#### EXERCISE BRIEF:
Rewrite each of the records below as a JSON list of strings, with one string per line and blank lines omitted.

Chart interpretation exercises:
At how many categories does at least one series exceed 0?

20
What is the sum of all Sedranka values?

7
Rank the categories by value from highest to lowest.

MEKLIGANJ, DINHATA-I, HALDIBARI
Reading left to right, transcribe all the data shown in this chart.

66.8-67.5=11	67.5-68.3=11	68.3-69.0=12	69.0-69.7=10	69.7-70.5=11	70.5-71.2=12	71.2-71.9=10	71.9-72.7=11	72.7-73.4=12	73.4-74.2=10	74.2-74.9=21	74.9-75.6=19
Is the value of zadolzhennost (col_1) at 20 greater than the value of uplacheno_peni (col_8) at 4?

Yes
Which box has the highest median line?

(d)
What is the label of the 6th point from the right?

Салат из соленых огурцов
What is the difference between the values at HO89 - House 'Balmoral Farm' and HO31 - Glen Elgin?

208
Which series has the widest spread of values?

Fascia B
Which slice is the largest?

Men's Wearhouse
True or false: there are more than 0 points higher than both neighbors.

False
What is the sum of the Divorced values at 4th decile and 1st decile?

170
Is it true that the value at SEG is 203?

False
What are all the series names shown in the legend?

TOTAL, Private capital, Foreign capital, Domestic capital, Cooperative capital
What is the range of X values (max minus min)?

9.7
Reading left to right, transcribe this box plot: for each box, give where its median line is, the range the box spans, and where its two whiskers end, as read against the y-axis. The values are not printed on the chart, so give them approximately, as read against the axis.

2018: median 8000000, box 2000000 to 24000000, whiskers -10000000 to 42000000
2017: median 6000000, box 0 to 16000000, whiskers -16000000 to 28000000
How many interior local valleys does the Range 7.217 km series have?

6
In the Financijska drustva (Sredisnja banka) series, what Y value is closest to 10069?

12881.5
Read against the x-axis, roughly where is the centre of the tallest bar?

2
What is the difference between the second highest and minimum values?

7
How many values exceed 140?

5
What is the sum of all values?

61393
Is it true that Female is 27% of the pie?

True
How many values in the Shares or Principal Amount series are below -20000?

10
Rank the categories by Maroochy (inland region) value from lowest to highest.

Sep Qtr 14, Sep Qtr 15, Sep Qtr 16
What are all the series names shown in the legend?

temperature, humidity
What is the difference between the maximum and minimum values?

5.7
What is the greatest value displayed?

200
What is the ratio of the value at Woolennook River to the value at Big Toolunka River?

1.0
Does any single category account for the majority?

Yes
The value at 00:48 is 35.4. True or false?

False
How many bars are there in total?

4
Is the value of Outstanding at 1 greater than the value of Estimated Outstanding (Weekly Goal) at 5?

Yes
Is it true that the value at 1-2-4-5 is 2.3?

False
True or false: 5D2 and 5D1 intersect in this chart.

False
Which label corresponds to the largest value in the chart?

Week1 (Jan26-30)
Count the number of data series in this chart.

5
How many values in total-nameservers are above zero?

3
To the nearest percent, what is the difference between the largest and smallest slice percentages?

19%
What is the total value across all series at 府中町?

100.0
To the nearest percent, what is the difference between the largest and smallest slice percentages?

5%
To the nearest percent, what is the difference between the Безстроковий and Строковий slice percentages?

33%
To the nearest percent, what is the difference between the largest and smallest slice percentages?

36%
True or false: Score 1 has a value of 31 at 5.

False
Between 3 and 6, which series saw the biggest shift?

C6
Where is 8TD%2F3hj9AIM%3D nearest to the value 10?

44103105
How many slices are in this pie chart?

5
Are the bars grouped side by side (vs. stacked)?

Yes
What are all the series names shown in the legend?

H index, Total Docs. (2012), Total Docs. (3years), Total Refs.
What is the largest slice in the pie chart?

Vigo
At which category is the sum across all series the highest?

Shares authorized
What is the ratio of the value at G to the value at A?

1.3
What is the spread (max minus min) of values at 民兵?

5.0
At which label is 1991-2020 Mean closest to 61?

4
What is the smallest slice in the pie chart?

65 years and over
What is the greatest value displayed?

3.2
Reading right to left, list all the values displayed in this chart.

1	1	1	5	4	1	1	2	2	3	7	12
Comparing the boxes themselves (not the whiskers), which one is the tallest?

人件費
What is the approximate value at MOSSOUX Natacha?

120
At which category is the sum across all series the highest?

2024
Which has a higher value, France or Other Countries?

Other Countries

#### EXERCISE SOLUTION:
[
  "At how many categories does at least one series exceed 0?",
  "20",
  "What is the sum of all Sedranka values?",
  "7",
  "Rank the categories by value from highest to lowest.",
  "MEKLIGANJ, DINHATA-I, HALDIBARI",
  "Reading left to right, transcribe all the data shown in this chart.",
  "66.8-67.5=11\t67.5-68.3=11\t68.3-69.0=12\t69.0-69.7=10\t69.7-70.5=11\t70.5-71.2=12\t71.2-71.9=10\t71.9-72.7=11\t72.7-73.4=12\t73.4-74.2=10\t74.2-74.9=21\t74.9-75.6=19",
  "Is the value of zadolzhennost (col_1) at 20 greater than the value of uplacheno_peni (col_8) at 4?",
  "Yes",
  "Which box has the highest median line?",
  "(d)",
  "What is the label of the 6th point from the right?",
  "Салат из соленых огурцов",
  "What is the difference between the values at HO89 - House 'Balmoral Farm' and HO31 - Glen Elgin?",
  "208",
  "Which series has the widest spread of values?",
  "Fascia B",
  "Which slice is the largest?",
  "Men's Wearhouse",
  "True or false: there are more than 0 points higher than both neighbors.",
  "False",
  "What is the sum of the Divorced values at 4th decile and 1st decile?",
  "170",
  "Is it true that the value at SEG is 203?",
  "False",
  "What are all the series names shown in the legend?",
  "TOTAL, Private capital, Foreign capital, Domestic capital, Cooperative capital",
  "What is the range of X values (max minus min)?",
  "9.7",
  "Reading left to right, transcribe this box plot: for each box, give where its median line is, the range the box spans, and where its two whiskers end, as read against the y-axis. The values are not printed on the chart, so give them approximately, as read against the axis.",
  "2018: median 8000000, box 2000000 to 24000000, whiskers -10000000 to 42000000",
  "2017: median 6000000, box 0 to 16000000, whiskers -16000000 to 28000000",
  "How many interior local valleys does the Range 7.217 km series have?",
  "6",
  "In the Financijska drustva (Sredisnja banka) series, what Y value is closest to 10069?",
  "12881.5",
  "Read against the x-axis, roughly where is the centre of the tallest bar?",
  "2",
  "What is the difference between the second highest and minimum values?",
  "7",
  "How many values exceed 140?",
  "5",
  "What is the sum of all values?",
  "61393",
  "Is it true that Female is 27% of the pie?",
  "True",
  "How many values in the Shares or Principal Amount series are below -20000?",
  "10",
  "Rank the categories by Maroochy (inland region) value from lowest to highest.",
  "Sep Qtr 14, Sep Qtr 15, Sep Qtr 16",
  "What are all the series names shown in the legend?",
  "temperature, humidity",
  "What is the difference between the maximum and minimum values?",
  "5.7",
  "What is the greatest value displayed?",
  "200",
  "What is the ratio of the value at Woolennook River to the value at Big Toolunka River?",
  "1.0",
  "Does any single category account for the majority?",
  "Yes",
  "The value at 00:48 is 35.4. True or false?",
  "False",
  "How many bars are there in total?",
  "4",
  "Is the value of Outstanding at 1 greater than the value of Estimated Outstanding (Weekly Goal) at 5?",
  "Yes",
  "Is it true that the value at 1-2-4-5 is 2.3?",
  "False",
  "True or false: 5D2 and 5D1 intersect in this chart.",
  "False",
  "Which label corresponds to the largest value in the chart?",
  "Week1 (Jan26-30)",
  "Count the number of data series in this chart.",
  "5",
  "How many values in total-nameservers are above zero?",
  "3",
  "To the nearest percent, what is the difference between the largest and smallest slice percentages?",
  "19%",
  "What is the total value across all series at 府中町?",
  "100.0",
  "To the nearest percent, what is the difference between the largest and smallest slice percentages?",
  "5%",
  "To the nearest percent, what is the difference between the Безстроковий and Строковий slice percentages?",
  "33%",
  "To the nearest percent, what is the difference between the largest and smallest slice percentages?",
  "36%",
  "True or false: Score 1 has a value of 31 at 5.",
  "False",
  "Between 3 and 6, which series saw the biggest shift?",
  "C6",
  "Where is 8TD%2F3hj9AIM%3D nearest to the value 10?",
  "44103105",
  "How many slices are in this pie chart?",
  "5",
  "Are the bars grouped side by side (vs. stacked)?",
  "Yes",
  "What are all the series names shown in the legend?",
  "H index, Total Docs. (2012), Total Docs. (3years), Total Refs.",
  "What is the largest slice in the pie chart?",
  "Vigo",
  "At which category is the sum across all series the highest?",
  "Shares authorized",
  "What is the ratio of the value at G to the value at A?",
  "1.3",
  "What is the spread (max minus min) of values at 民兵?",
  "5.0",
  "At which label is 1991-2020 Mean closest to 61?",
  "4",
  "What is the smallest slice in the pie chart?",
  "65 years and over",
  "What is the greatest value displayed?",
  "3.2",
  "Reading right to left, list all the values displayed in this chart.",
  "1\t1\t1\t5\t4\t1\t1\t2\t2\t3\t7\t12",
  "Comparing the boxes themselves (not the whiskers), which one is the tallest?",
  "人件費",
  "What is the approximate value at MOSSOUX Natacha?",
  "120",
  "At which category is the sum across all series the highest?",
  "2024",
  "Which has a higher value, France or Other Countries?",
  "Other Countries"
]